Given passage —

Golang channels are great uni-directional message passing tools.We use them in our agent code for message passing, message broadcasting, and worker queues. They don’t have to be closed, are automatically cleaned by GC, and are simple to make:
numSlots := 5
make(chan int, numSlots)
You can send any one thing through that channel. You can make them synchronous, asynchronous, or give them multiple readers that listen to those channels and do something with it.
Unlike queues, a channel can be used to broadcast a message. The most common message we broadcast in our code is shutdown. When it’s shutdown time, we signal to all background goroutines that it’s time to clean up. There is only one way to signal to multiple listeners a single message using a channel - you must close the channel. Here’s a watered-down version of our code:
package main
import (
"fmt"
"sync"
"time"
)
var shutdownChannel = make(chan struct{}, 0)

[Source records]
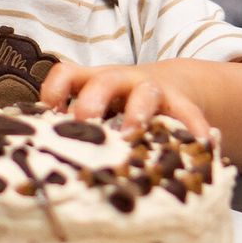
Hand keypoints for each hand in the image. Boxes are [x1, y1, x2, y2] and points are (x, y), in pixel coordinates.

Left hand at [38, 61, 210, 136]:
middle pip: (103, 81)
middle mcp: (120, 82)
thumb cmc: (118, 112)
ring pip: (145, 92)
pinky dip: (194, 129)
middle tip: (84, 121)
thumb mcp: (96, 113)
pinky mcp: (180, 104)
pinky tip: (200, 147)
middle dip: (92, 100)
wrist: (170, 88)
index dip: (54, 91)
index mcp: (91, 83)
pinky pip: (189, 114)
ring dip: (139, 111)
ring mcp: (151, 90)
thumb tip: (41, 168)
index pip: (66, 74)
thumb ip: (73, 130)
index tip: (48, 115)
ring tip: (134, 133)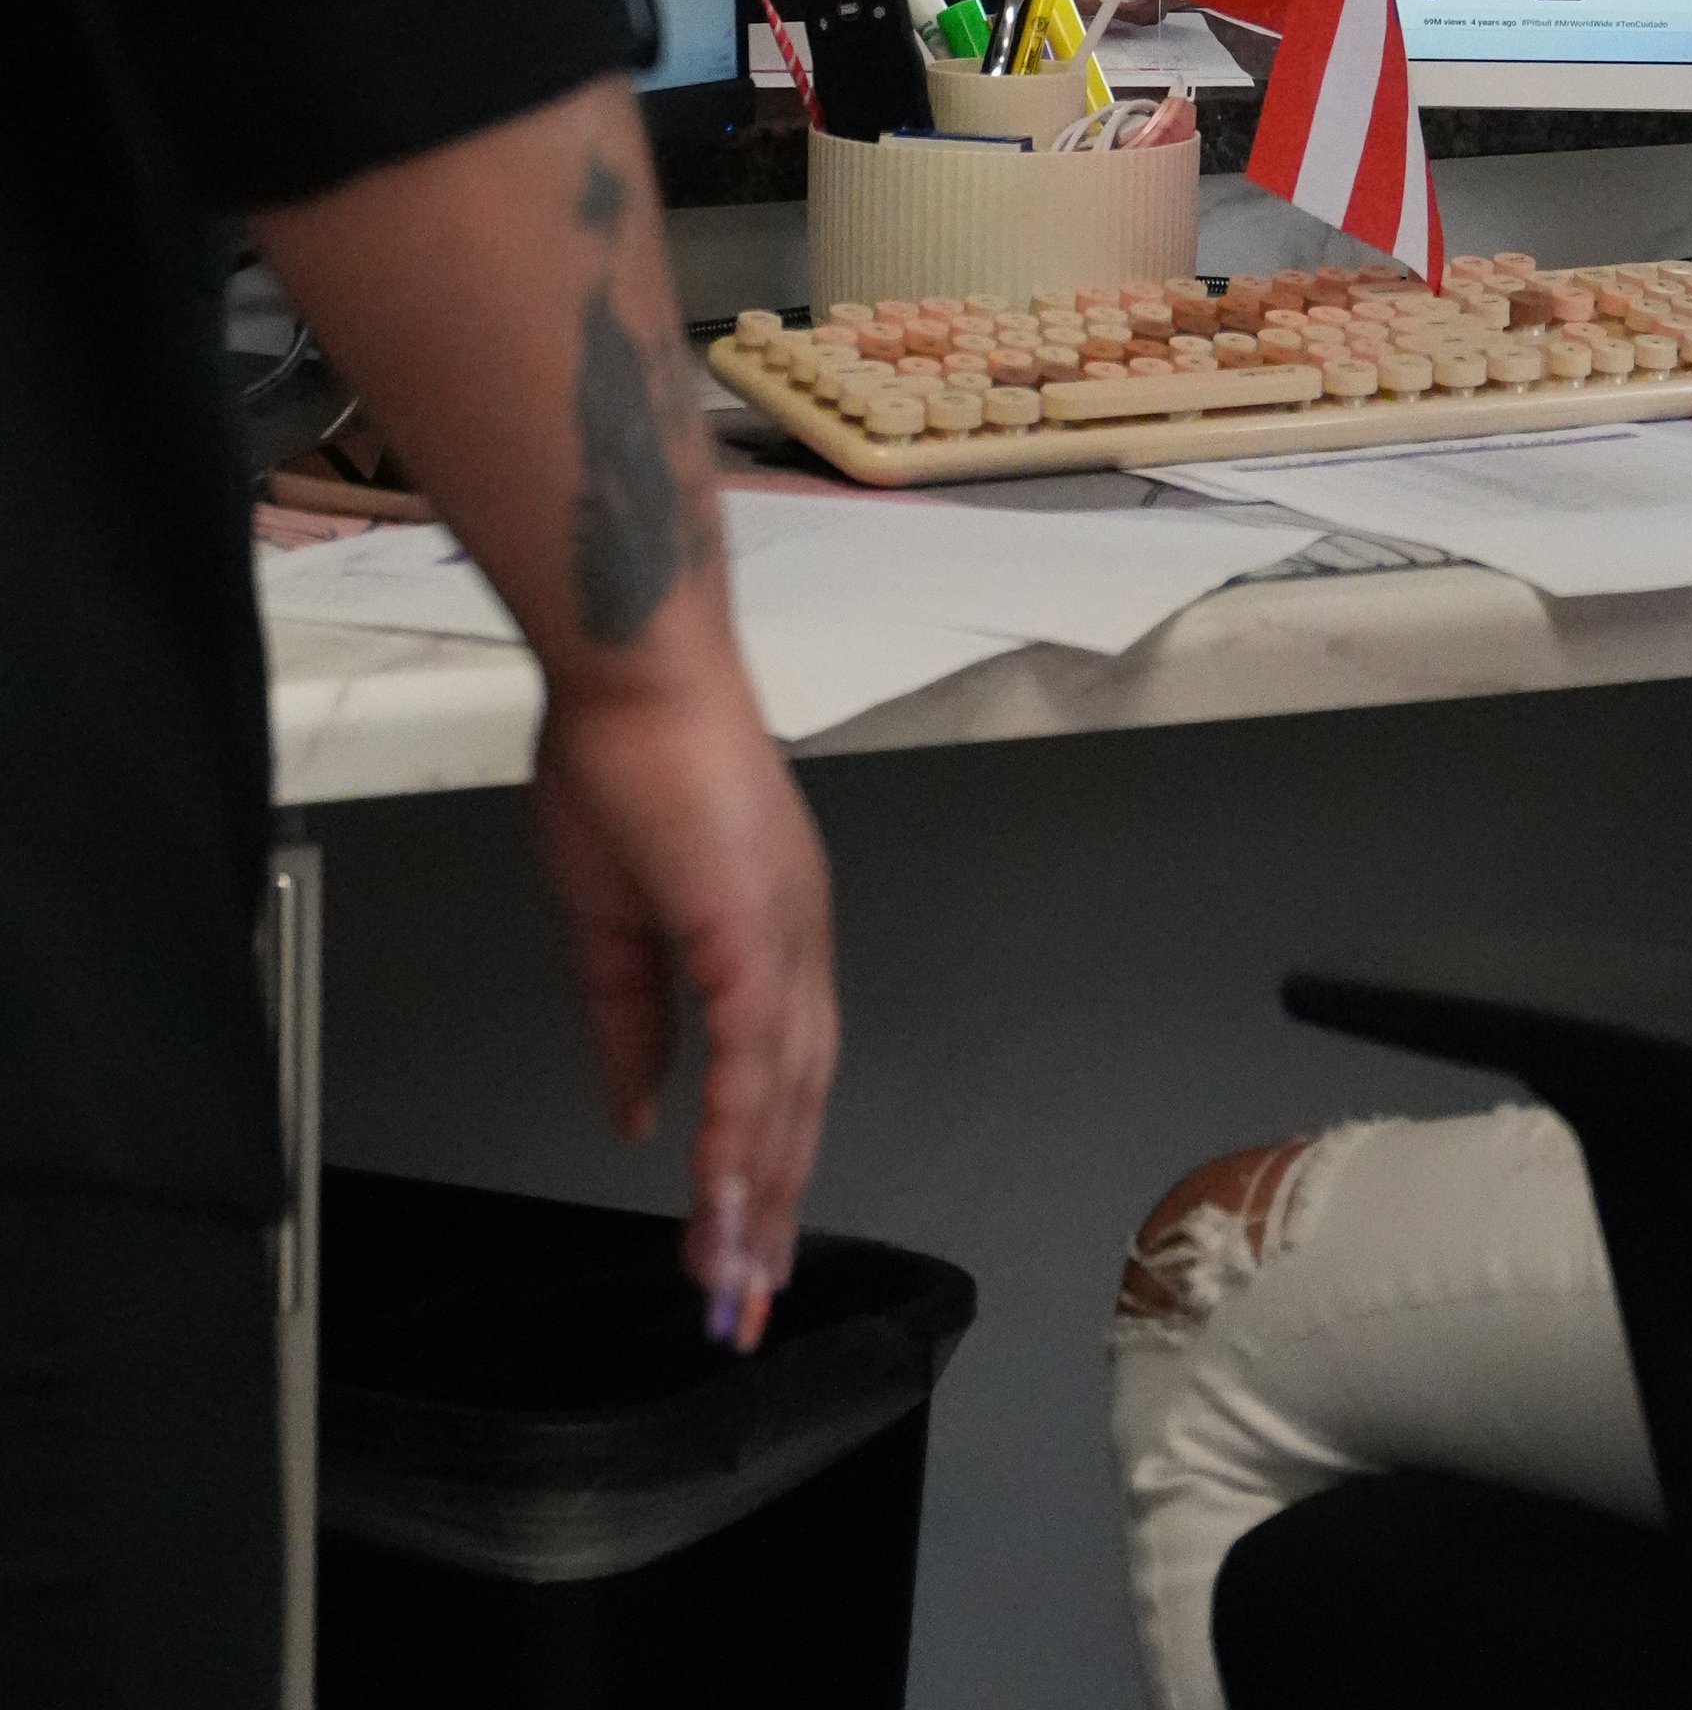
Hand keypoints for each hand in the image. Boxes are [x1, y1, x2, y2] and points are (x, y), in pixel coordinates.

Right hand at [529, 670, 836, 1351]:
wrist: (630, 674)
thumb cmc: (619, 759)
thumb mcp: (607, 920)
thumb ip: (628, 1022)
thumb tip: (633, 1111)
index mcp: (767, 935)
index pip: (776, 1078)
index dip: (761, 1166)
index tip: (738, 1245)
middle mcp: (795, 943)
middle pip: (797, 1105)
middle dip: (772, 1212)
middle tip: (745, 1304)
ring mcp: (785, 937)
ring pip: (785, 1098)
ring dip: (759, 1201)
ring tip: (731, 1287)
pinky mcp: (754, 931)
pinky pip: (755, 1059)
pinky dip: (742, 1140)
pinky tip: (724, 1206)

List of tasks —
1 - From the Go channels passage, reproduce the text from "Golang channels are" up to and including "make(chan int, numSlots)".
2 - Which packages does the code in the Go channels passage import?

Answers for each item —
1 -
Golang channels are great uni-directional message passing tools.We use them in our agent code for message passing, message broadcasting, and worker queues. They don’t have to be closed, are automatically cleaned by GC, and are simple to make:
numSlots := 5
make(chan int, numSlots)

2 - fmt, sync, time